Nel 1948 finisce la navigazione sul Canale Navile e vengono dismessi i 54 barconi che potevano trasportare fino a 100 quintali di merci per 300 lire di pedaggio. Le strade e le ferrovie risultarono più veloci e meno dispendiose, così il Canale divenne un luogo di svago per i bolognesi: gite in barca, oppure a piedi e in bicicletta lungo la restara, il sentiero tra le due ramificazioni del canale su cui anticamente andavano buoi e cavalli quando trascinavano le barche Una meta ambita era il Parco delle Fonti di Corticella, dove esisteva una sorgente solforosa che, analizzata da un certo Minelli (1829), diventò una fonte termale con tanto di stabilimento. Nel parco c’erano capanni turistici, pergolati, uno chalet con bar dove si serviva l’acqua minerale da tavola della fonte termale.
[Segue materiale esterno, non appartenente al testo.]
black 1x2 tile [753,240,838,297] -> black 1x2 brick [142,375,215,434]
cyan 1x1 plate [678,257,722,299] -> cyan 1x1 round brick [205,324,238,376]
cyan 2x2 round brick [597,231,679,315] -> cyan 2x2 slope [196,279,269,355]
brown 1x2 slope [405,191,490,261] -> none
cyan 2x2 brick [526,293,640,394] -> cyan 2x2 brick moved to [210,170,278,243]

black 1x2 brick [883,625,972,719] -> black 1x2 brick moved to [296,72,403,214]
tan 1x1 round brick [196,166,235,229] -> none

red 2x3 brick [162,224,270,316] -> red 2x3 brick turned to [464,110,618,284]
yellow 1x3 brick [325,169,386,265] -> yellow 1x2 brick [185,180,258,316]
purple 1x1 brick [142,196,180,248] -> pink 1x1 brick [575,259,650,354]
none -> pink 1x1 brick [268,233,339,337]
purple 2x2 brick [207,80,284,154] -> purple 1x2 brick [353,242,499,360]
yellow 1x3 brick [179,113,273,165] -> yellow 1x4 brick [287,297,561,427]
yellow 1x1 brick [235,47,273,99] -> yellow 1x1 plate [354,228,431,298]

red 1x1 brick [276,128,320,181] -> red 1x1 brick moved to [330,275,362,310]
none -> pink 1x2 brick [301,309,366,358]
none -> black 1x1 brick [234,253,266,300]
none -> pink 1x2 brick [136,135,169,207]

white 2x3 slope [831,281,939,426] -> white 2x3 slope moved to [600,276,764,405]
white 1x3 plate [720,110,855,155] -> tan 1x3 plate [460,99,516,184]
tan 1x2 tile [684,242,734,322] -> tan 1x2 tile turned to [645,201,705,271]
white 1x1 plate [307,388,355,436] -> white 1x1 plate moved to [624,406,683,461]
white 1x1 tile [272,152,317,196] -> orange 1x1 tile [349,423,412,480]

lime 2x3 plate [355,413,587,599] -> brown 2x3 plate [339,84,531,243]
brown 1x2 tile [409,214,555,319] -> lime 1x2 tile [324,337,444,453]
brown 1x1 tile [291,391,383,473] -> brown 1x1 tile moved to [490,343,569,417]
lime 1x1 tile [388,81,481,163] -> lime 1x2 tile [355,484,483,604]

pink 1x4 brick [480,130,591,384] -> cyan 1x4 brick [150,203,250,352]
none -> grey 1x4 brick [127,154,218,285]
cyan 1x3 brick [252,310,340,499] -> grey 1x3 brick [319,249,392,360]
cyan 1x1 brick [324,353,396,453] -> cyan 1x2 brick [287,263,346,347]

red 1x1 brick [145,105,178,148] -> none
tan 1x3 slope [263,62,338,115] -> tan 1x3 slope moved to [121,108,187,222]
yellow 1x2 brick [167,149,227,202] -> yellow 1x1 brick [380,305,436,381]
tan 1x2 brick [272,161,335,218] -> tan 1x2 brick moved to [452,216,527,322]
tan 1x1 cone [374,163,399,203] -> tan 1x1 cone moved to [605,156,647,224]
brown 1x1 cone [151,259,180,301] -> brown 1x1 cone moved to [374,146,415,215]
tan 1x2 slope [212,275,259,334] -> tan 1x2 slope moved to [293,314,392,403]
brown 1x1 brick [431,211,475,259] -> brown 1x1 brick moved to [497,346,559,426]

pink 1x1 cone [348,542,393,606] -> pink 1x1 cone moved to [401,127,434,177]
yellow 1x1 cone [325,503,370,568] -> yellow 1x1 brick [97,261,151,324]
Sono sorte varie associazioni per il recupero del Navile. Tra queste L’associazione I Colori del Navile ha lo scopo di migliorare la qualità della vita del quartiere. I valori principali cui tende sono l’intercultura e l’integrazione. L’associazione culturale Il Ponte della Bionda, che è stata fondata per il restauro del ponte, intende valorizzare e salvaguardare la zona, favorire momenti di incontro con attività ludico-culturali. Si è formata perciò La Compagnia del Ponte della Bionda che scrive, produce, mette in scena i propri lavori. Ma l’intento principale da parte del Quartiere e del Comune è quello di poter rendere navigabile il canale. I ricordi sono tanti e ancora vivi.

Sostegno Battiferro

«Non è vero che l’acqua c’era sempre e in grande quantità. Nella secca, durante l’estate, noi bambini andavamo sul fondo del Canale a recuperare i fucili, buttati là dentro dai Partigiani durante la guerra. Ho chiaro anche il ricordo del tiro al piccione. I bersagli, i piccioni, volavano via dalla Villa Angeletti e noi correvamo a raccogliere i piccioni feriti che venivano a morire nel prato della villa…. Ricordo anche che si andava a prendere le canne che crescevano numerose sulla riva del canale e noi le usavamo, mettendole fra le gambe, per fare il cavallo nella nostra fantasia di bambini senza giocattoli. … Lì ho imparato a nuotare. C’era anche un macero, o forse era una vasca di decantazione, come dice l’amico Chicchi, nella quale lavavano i mattoni e l’acqua era fangosissima. Si sarebbe potuto fare i “fanghi”! Quella vasca era piena di bisce. Nelle cave nuotavamo alla coniglietta e si andava a fare il bagno con le mutande. Però, prima di andare a casa si buttavano via dal tanto che erano sporche e, per evitare le domande della mamma, avevamo pronta la scusa/ bugia” Sai mamma, si erano rotte”! … Le famiglie non volevano assolutamente che si andasse a fare il bagno nel Canale. C’era il rischio di annegare perché erano posti pericolosi. Quando mio padre ci veniva a cercare perché non ci vedeva intorno a casa o nei soliti posti e ci trovava alla bora, il laghetto della cava di argilla, erano cinghiate e la sera stavi senza cena».